Mumbai: India asked Britain yesterday to check whether race laws had been broken in the reported bullying of Indian film star Shilpa Shetty on a British reality TV show as her admirers burned effigies of the alleged abusers.

Almost 20,000 British viewers of Celebrity Big Brother have complained Shetty, 31, has been subjected to racist abuse on the show, prompting an investigation into the charges by British media watchdog Ofcom.

“The Government of India has taken up the matter with the British Government through the British High Commission in New Delhi for addressing it in accordance with British laws,'' a statement from India's foreign ministry said last night.
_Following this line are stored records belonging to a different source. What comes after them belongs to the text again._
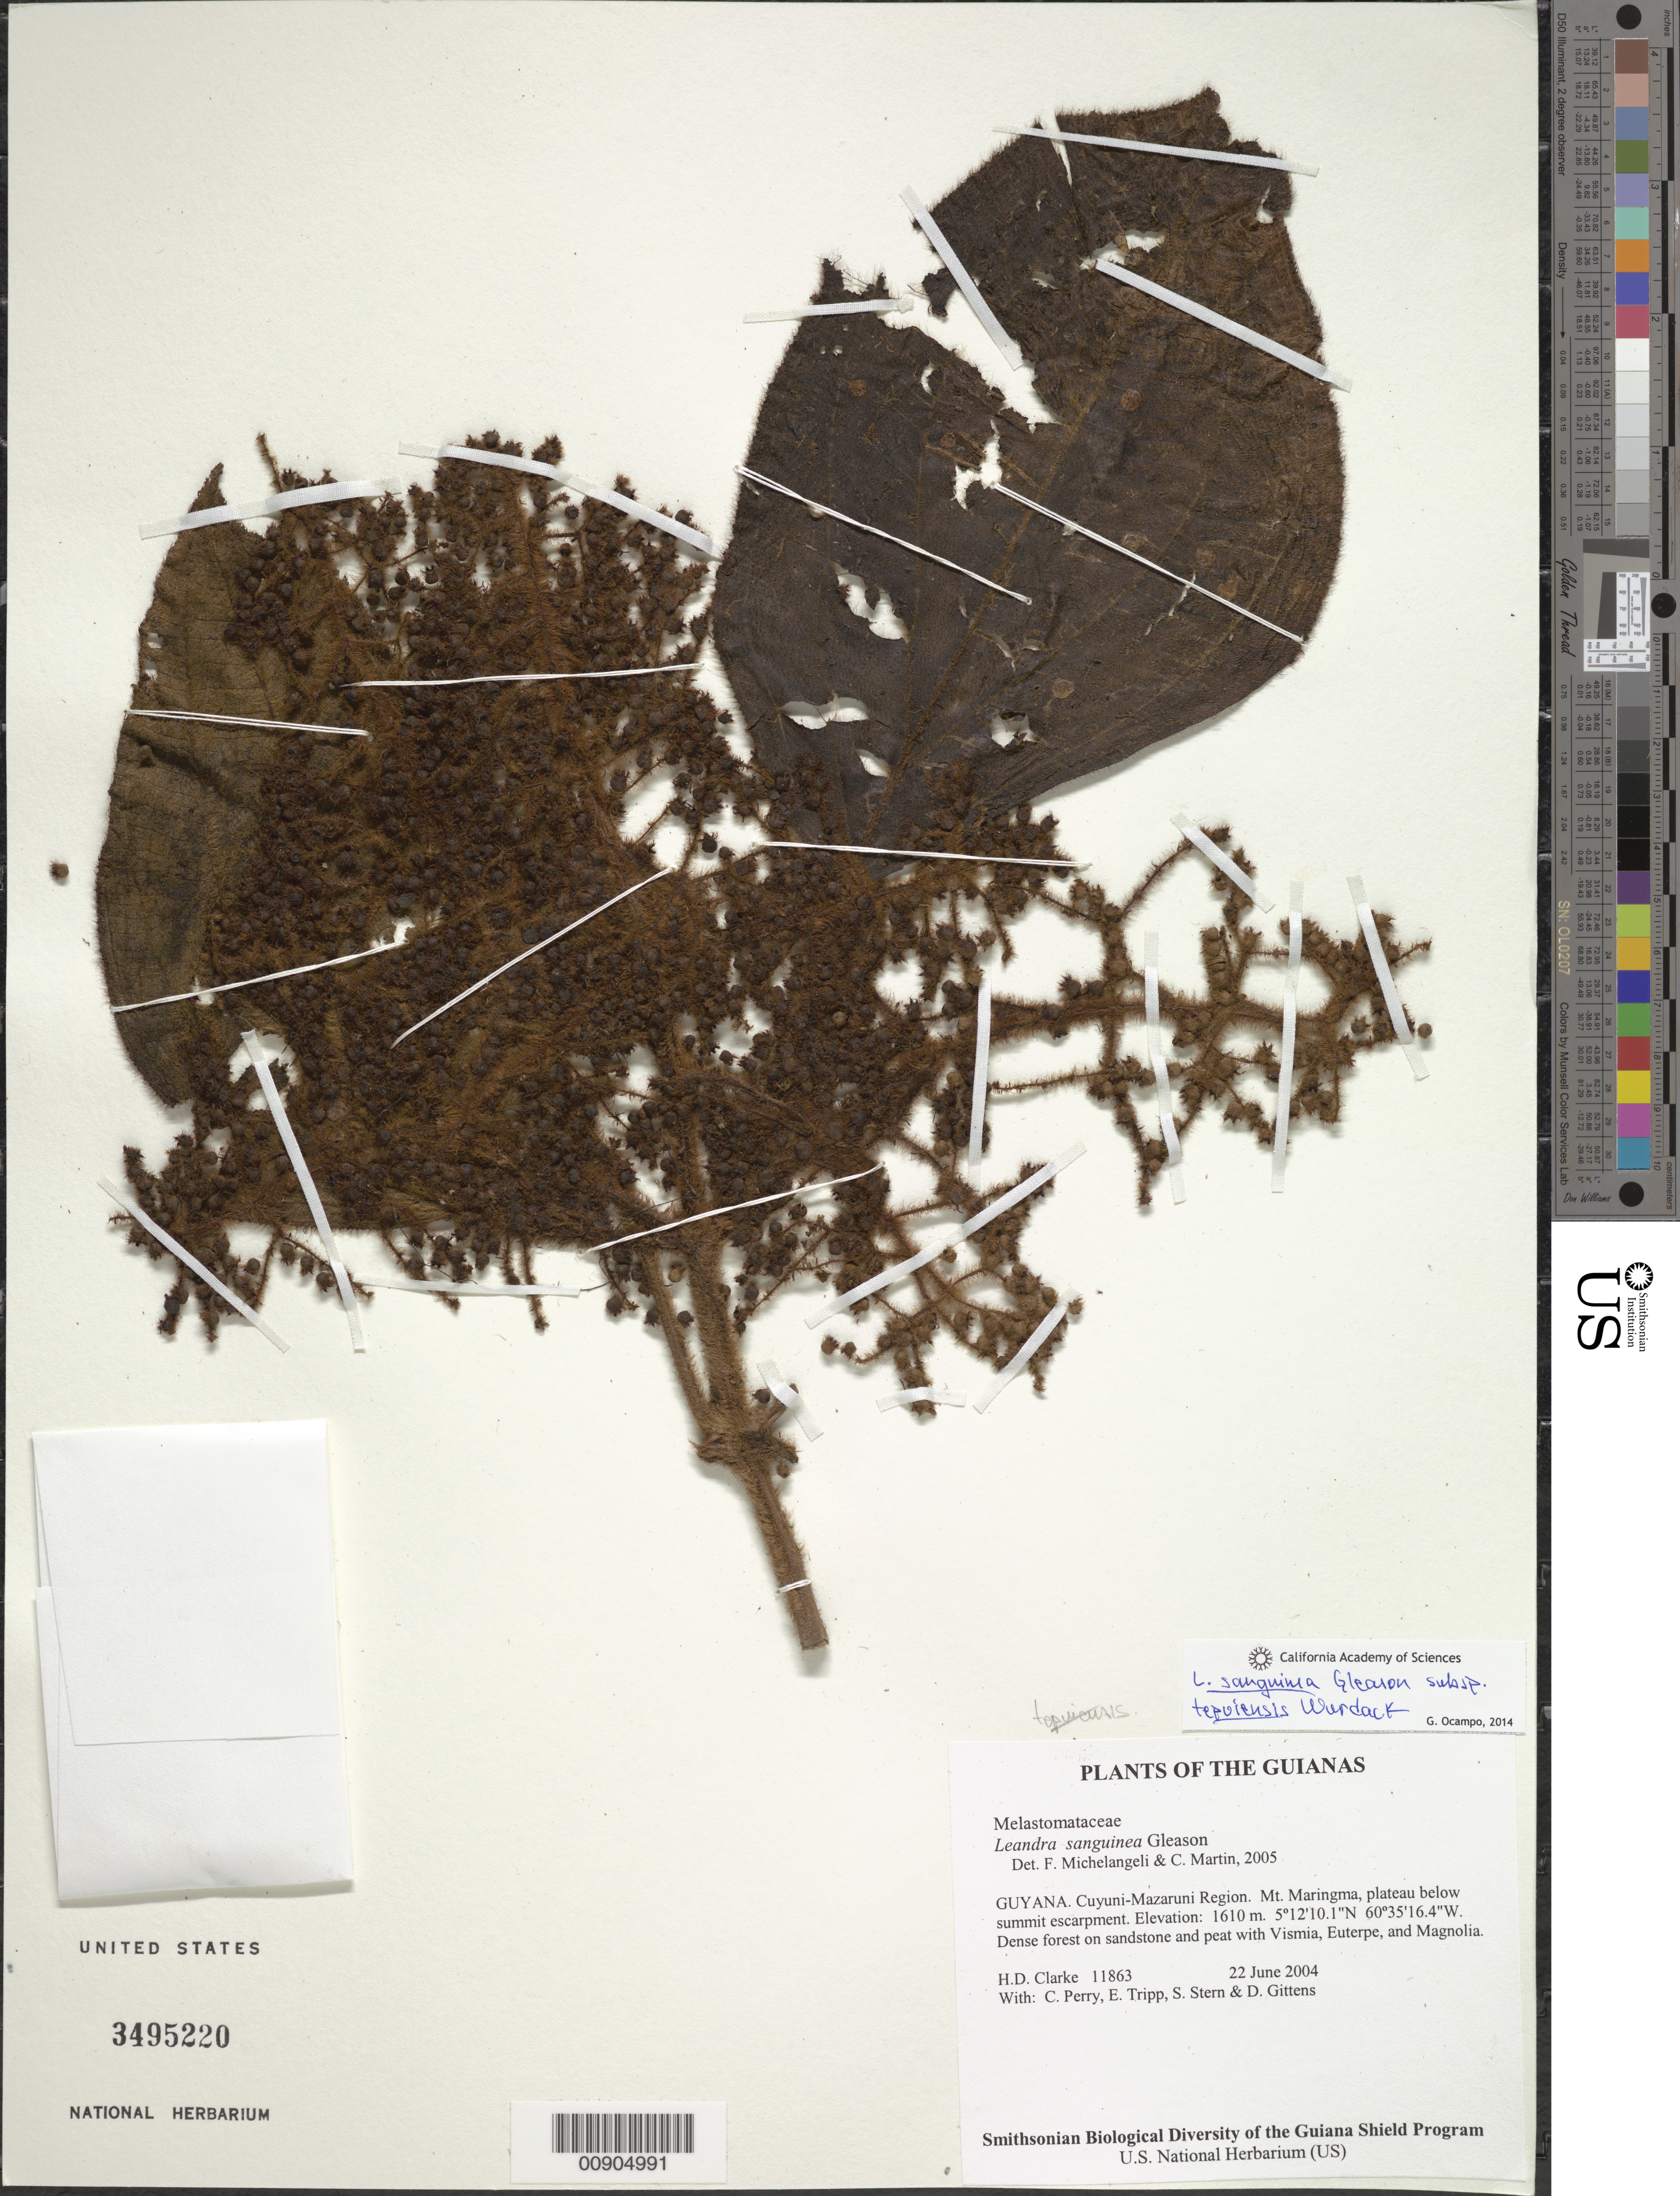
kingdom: Plantae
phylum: Tracheophyta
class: Magnoliopsida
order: Myrtales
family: Melastomataceae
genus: Leandra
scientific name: Leandra sanguinea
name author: Gleason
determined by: Michelangeli, F. A.; Martin, C.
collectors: H. D. Clarke, C. Perry, E. Tripp, S. R. Stern & D. Gittens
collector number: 11863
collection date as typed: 22 June 2004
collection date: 2004-06-22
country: Guyana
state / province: Cuyuni-Mazaruni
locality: Mt. Maringma, plateau below summit escarpment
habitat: Dense forest on sandstone and peat with Vismia, Euterpe, and Magnolia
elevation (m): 1610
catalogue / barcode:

India's Information and Broadcasting Minister Priyaranjan Dasmunsi told reporters Shetty should give the facts to the Indian High Commission in London, while admirers protested in the Patna, burning straw effigies of housemates.
Britain's prime-minister-in-waiting Gordon Brown, on a visit to India, told reporters he had heard about viewers' complaints. “I want Britain to be seen as a country of fairness and tolerance ... and anything that detracts from that, I condemn.''

A spokesman for Britain's Prime Minister said Tony Blair had not seen the programme but the incident was regrettable. London Mayor Ken Livingstone also blasted “racism'' towards Shilpa.

Channel Four TV denied yesterday there had been any overt racist abuse directed against Shilpa. But it admitted there had been a “cultural and class clash'' between the star and some of her British housemates and pledged to clamp down on “unambiguous'' racism.